Di grine kuzine#Inhalt des Liedtextes hat mich soeben darauf gestoßen, daß im (nur Ost-?)Jiddischen das Präteritum ebenfalls nicht üblich ist. Dies könnte nebenbei die Hypothese stützen, daß die dialektale Grundlage des (nur Ost-?)Jiddischen zumindest nicht ausschließlich mitteldeutsch ist. --Florian Blaschke (Diskussion) 11:28, 10. Nov. 2019 (CET)

Ja, Ost- und Westjiddisch kennen kein Präteritum.

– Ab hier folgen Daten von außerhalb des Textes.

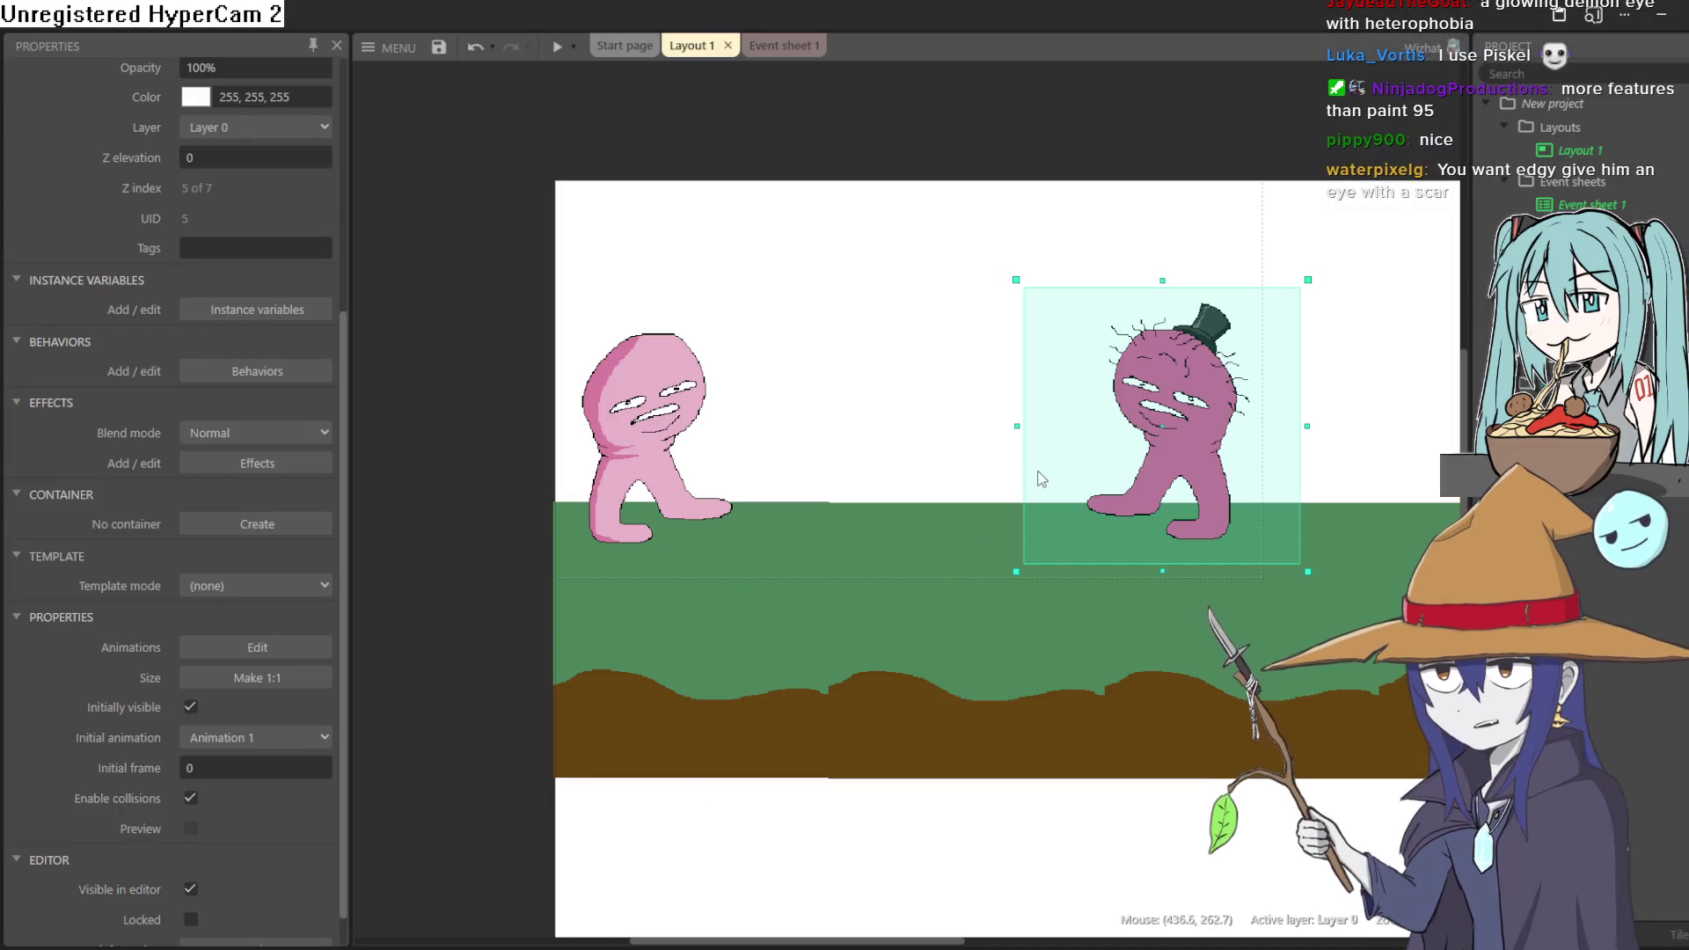
click(488, 332)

Und Jiddisch ist nicht nur mitteldeutsch basiert, sondern auch Ostoberdeutsch. Gruss, --Freigut (Diskussion) 19:21, 12. Nov. 2019 (CET)
Also ist das anerkannt in der Jiddistik? Gilt das also auch fürs Westjiddische?
Zumindest das Ostjiddische scheint mir recht vergleichbar mit schon seit dem Mittelalter bestehenden Sprachinseldialekten zu sein, gerade denjenigen, die von slawischen Sprachen umgeben sind oder waren (Jiddisch wird im Artikel auch aufgezählt). Solche Sprachinseldialekte sind teils wohl auch Dialektmischungen. Es scheint mir so, daß die Grundlage des Jiddischen primär ostmitteldeutsch ist, es aber auch ostoberdeutsche Einflüsse gibt – dies könnte insbesondere zum (west-?)böhmischen Raum passen und darauf deuten, daß es dort entstanden ist. Es gibt allerdings nur wenige eindeutig mittel- oder oberdeutsche Merkmale.
Die Tabelle hier hilft mir auch nicht so recht weiter. Eigentlich sollte man beispielsweise im Ostmitteldeutschen schon spätalthochdeutsch den Monophthong ē (anfangs wohl offenes [ɛː]; z. B. bēn statt klass.-ahd. bein) und im Bairischen ai ([ɑɪ]?) > oi (wohl [ɔɪ]) (> oa [ɔɐ]) als Reflex von urgermanisch *ai und klass.-ahd. ei erwarten. Im „Urjiddischen“ scheint allerdings noch die klass.-ahd. Stufe vorzuliegen. Daß für klass.-ahd. ū ein Diphthong ou ([ɔʊ]?) vorliegt, ist demgegenüber überraschend, da die Diphthongierung zu ou im Bairischen erst spätahd. begonnen zu haben scheint, wohl im 10. Jh., und für das Ostmitteldeutsche Ähnliches anzunehmen ist (da klass.-ahd. uo im Mitteldeutschen spätestens ab dem 11. Jh. monophthongiert wurde und als ū auftaucht, muß das alte ū schon diphthongiert gewesen sein, da es in den allermeisten Dialekten davon unterschieden bleibt). Möglicherweise beurteile ich die ostmitteldeutsche Monophthongierung von klass.-ahd. ei auch falsch; dann wäre das „Urjiddische“ vielleicht doch voll mit dem Ostmitteldeutschen der spätahd. – und wohl auch mhd. – Zeit kompatibel.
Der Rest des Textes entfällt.